- Extracted entries:

· · · · · · ·

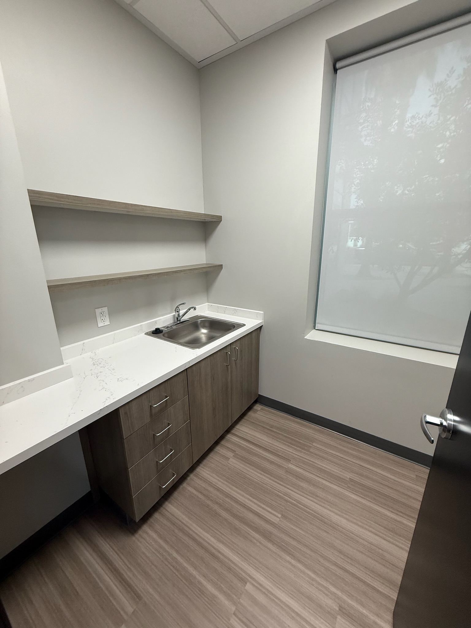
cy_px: 314
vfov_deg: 102.1
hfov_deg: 85.7
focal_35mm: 14
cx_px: 236
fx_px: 254
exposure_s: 1/120
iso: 250
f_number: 2.2
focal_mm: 2.22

· · · · · · ·

- Task description:
Output the material above exactly, without pictures.

- Solved exercise:
cy_px: 314
vfov_deg: 102.1
hfov_deg: 85.7
focal_35mm: 14
cx_px: 236
fx_px: 254
exposure_s: 1/120
iso: 250
f_number: 2.2
focal_mm: 2.22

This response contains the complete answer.